Personal information
- Full name: James Charles Park-Johnson
- Born: 14 September 1998 (age 27) Kendal, Westmorland, England
- Batting: Right-handed
- Bowling: Right-arm medium

Domestic team information
- 2019: Cambridge MCCU

Career statistics
| Competition | First-class |
| Matches | 2 |
| Runs scored | 28 |
| Batting average | 9.33 |
| 100s/50s | –/– |
| Top score | 12 |
| Balls bowled | 258 |
| Wickets | 1 |
| Bowling average | 236.00 |
| 5 wickets in innings | – |
| 10 wickets in match | – |
| Best bowling | 1/69 |
| Catches/stumpings | 1/– |
- Source: Cricinfo, 3 September 2020

= James Park-Johnson =

English cricketer (born 1998)

James Charles Park-Johnson (born 14 September 1998) is an English former first-class cricketer.
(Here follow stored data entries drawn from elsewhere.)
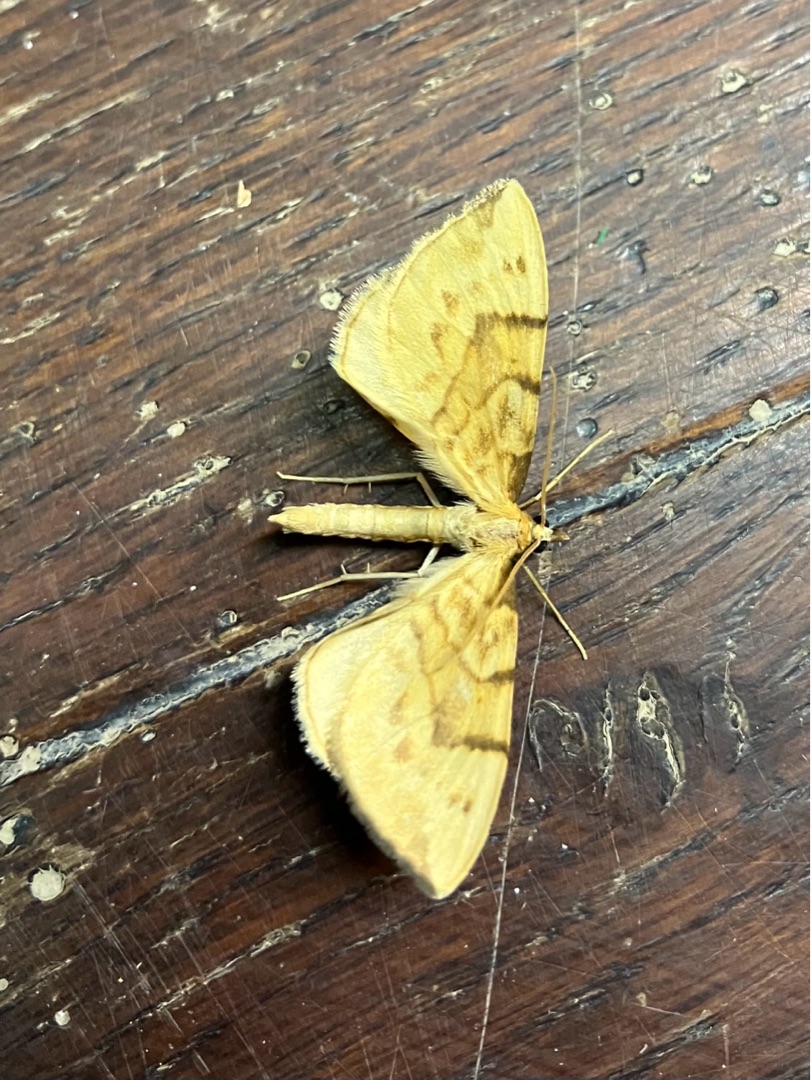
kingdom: Animalia
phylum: Arthropoda
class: Insecta
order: Lepidoptera
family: Geometridae
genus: Eulithis
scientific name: Eulithis pyraliata
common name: Citrongul havemåler
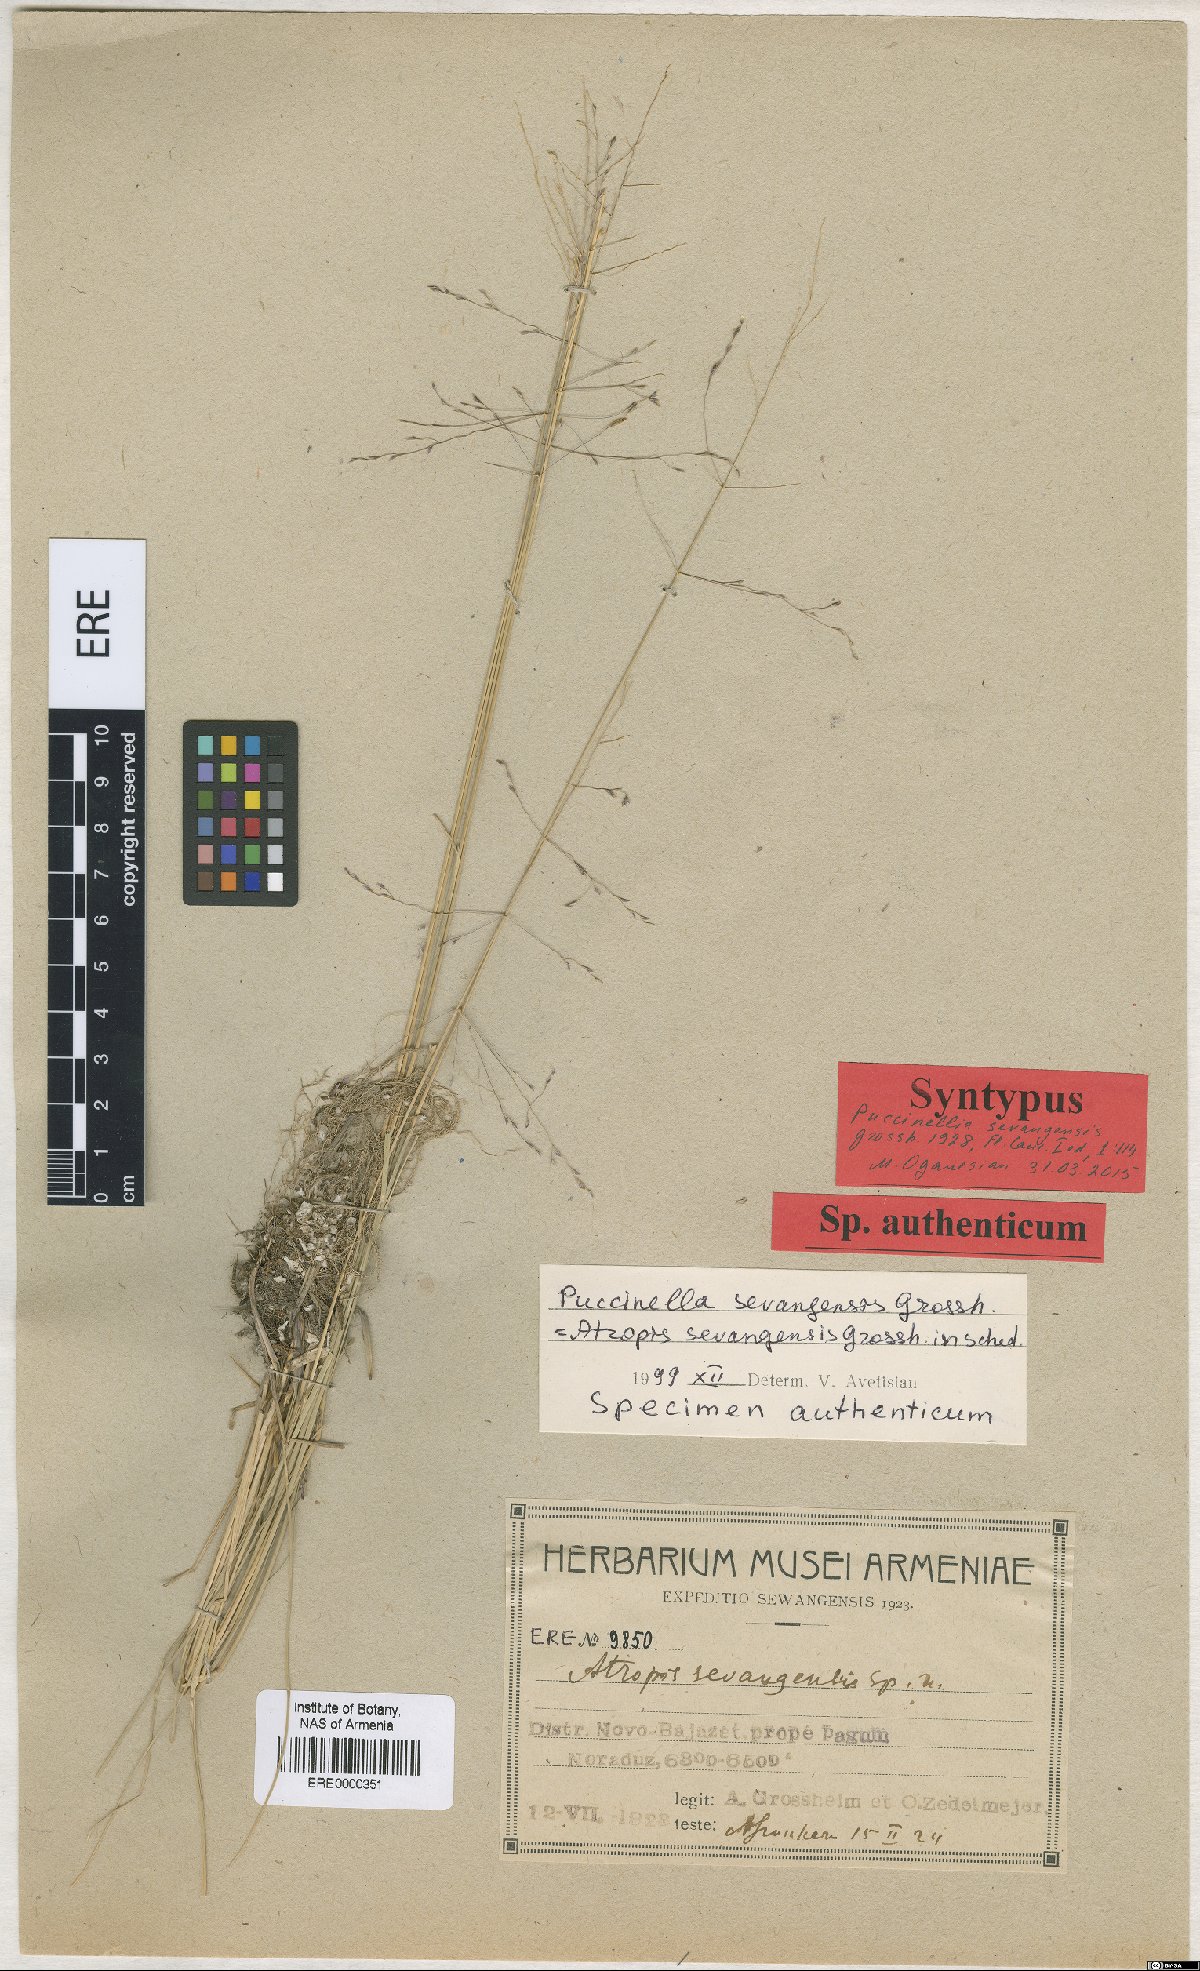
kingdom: Plantae
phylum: Tracheophyta
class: Liliopsida
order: Poales
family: Poaceae
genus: Puccinellia
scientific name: Puccinellia distans
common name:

Park-Johnson was born at Kendal in September 1998. He was educated at Sedbergh School, before going up to Anglia Ruskin University. While studying at Anglia Ruskin, he made two appearances in first-class cricket for Cambridge MCCU in 2019, against Essex and Nottinghamshire. He scored 28 runs in his two matches, in addition to taking a single wicket, that of Essex's Ravi Bopara, with his right-arm medium pace bowling.